Zyahna Bryant, president of the Black Student Union, has called on the community to reckon with white supremacy in the aftermath of the 2017 rally and confront gentrification and the paucity of affordable housing in the city.

Bryant, 18, wants the latest episode to encourage community members to grapple with racial inequities in the school system.

“There needs to be a real conversation about how students of color are being supported,” Bryant said. “It is dangerous to continue to categorize racism as just person-to-person experiences without calling attention to the systems that work to uphold and enforce racist policies.”

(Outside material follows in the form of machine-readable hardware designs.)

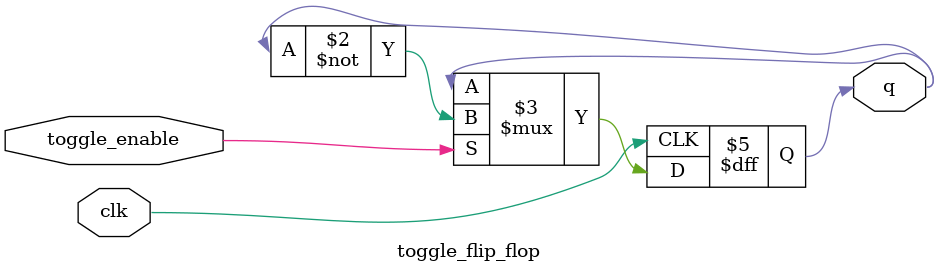
<source format=sv>
module rising_edge_t_ff (
    input  wire clk,
    input  wire t,
    output wire q
);
    // 内部信号定义
    wire edge_detected;
    
    // 实例化子模块
    edge_detector u_edge_detector (
        .clk           (clk),
        .signal        (t),
        .rising_edge   (edge_detected)
    );
    
    toggle_flip_flop u_toggle_flip_flop (
        .clk           (clk),
        .toggle_enable (edge_detected),
        .q             (q)
    );
    
endmodule

// 边沿检测子模块
module edge_detector (
    input  wire clk,
    input  wire signal,
    output wire rising_edge
);
    reg signal_prev;
    
    always @(posedge clk) begin
        signal_prev <= signal;
    end
    
    assign rising_edge = signal && !signal_prev;
    
endmodule

// T触发器核心子模块
module toggle_flip_flop (
    input  wire clk,
    input  wire toggle_enable,
    output reg  q
);
    
    always @(posedge clk) begin
        if (toggle_enable)
            q <= ~q;
    end
    
endmodule
</source>
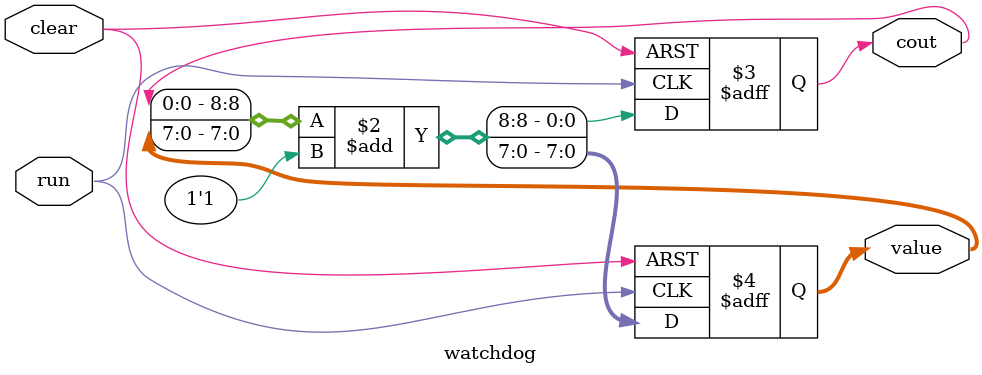
<source format=v>
module watchdog
#(	parameter W=8)
 (	input clear,
 	input run,		//trigger to lepsza nazwa
 	output reg cout,	//carry out jak bedzie overflow
 	output reg [W-1:0] value );

	always @(posedge run or posedge clear) begin
		if (clear) begin
			cout <= 1'b0;
			value <= 0;
		end else begin
		{cout,value} <= {cout,value} + 1'b1;
		end
	end

endmodule
//counter has garbage values on start, it should be explicitly cleared before first use

</source>
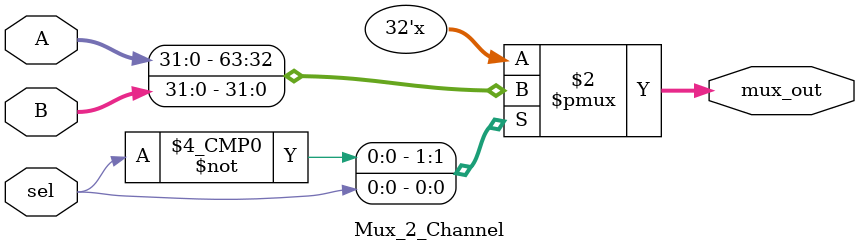
<source format=v>
`timescale 1ns / 1ps
module Mux_2_Channel( A, B , sel, mux_out );
input [31:0] A, B;
input sel;
output reg [31:0] mux_out;
always @ (sel or A or B)
begin
 case( sel ) 
    1'b0 : mux_out = A;
    1'b1 : mux_out = B;
 endcase 
end

endmodule 
</source>
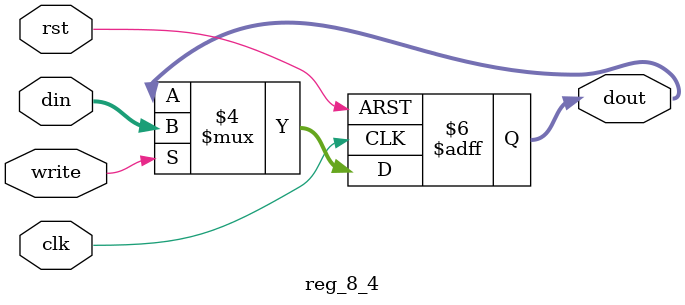
<source format=v>
module reg_8_4(clk,rst,write,din,dout);

output [7:0] dout;
input  clk,rst,write;
input  [7:0] din;

reg [7:0] dout;

always @ (posedge clk or negedge rst)
	begin
		if(!rst)
			dout  <= 8'h88;
		else 
		  if(write)
					 dout<=din;
		  else 
					 dout<=dout;
	end

endmodule
</source>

Charlottesville schools a cesspool of racism? Really? Charlottesville schools are arguably the most politically “progressive” in the commonwealth of Virginia. The Post quotes a number of hand-wringers, all decrying hate and racism.

 Rosa Atkins, school superintendent, weighed in with this quote:

We would like to acknowledge and condemn the fact that this threat was racially charged. We do not tolerate hate or racism. … The entire staff and School Board stand in solidarity with our students of color — and with people who have been singled out for reasons such as religion or ethnicity of sexual identity in other vile threats made across the country or around the world. We are in this together, and a threat against one is a threat against all.

Nowhere in either the Washington Post or Daily Progress accounts of the incident does anyone even consider the possibility that the incident might be a hoax.

Reilly, who has compiled a database of hate crime incidents, estimates that between 15% and 50% of all so-called hate crimes are hoaxes. Some are idiosyncratic in nature, but most are ginned up by leftist activists with a point to make. As one wag said, the demand for hate crimes far exceeds the actual supply, so leftists seeking confirmation of their world view have to invent them.

My suspicions may be misguided. According to the Daily Progress, police have yet to identify the poster. Indeed, they have not determined if the individual was an adult, student or someone who lives in Charlottesville, But hoaxes are so widespread that everyone needs to chill out and await the results of the Charlottesville police investigation before jumping to conclusions.